Knowledge of the three-dimensional structures of macromolecules is a prerequisite for understanding their function at the atomic level, an essential component of modern drug development. Most structures are determined by X-ray crystallography: the majority using molecular replacement (MR, which exploits known structures of related proteins), and about half of the remainder using single-wavelength anomalous diffraction (SAD). The Phaser crystallographic software, developed by Read and colleagues, implements powerful new likelihood-based methods for MR and SAD phasing and has made a large impact, accelerating over the period 2008-2013. At the pharma giant, AstraZeneca, Phaser is considered the "tool of choice" for solving structures by MR.
Essex research identified a novel bioprocessing matrix which has since been developed into commercial products and recently launched into external markets by Porvair Filtration Group Ltd.
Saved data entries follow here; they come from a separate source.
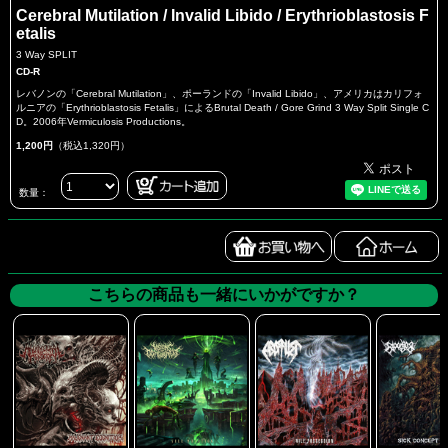
Cerebral Mutilation / Invalid Libido / Erythrioblastosis F
etalis
3 Way SPLIT
CD-R
レバノンの「Cerebral Mutilation」、ポーランドの「Invalid Libido」、アメリカはカリフォ
ルニアの「Erythrioblastosis Fetalis」によるBrutal Death / Gore Grind 3 Way Split Single C
D。2006年Vermiculosis Productions。
1,200円
（税込1,320円）
数量：
こちらの商品も一緒にいかがですか？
The discovery involved the chemical modification of sintered thermoplastic materials in order to attach biological molecules, so conferring highly specific functionalised properties to an otherwise inert base material. This enabled a new approach for protein immobilisation, having technical and practical advantages over existing processes. As a direct result, Porvair has adopted a new technology and invested £900k in R&D over eight years. Essex research has supported a change in business strategy, enabling entry into new markets, which has in turn both safeguarded and created jobs at Porvair.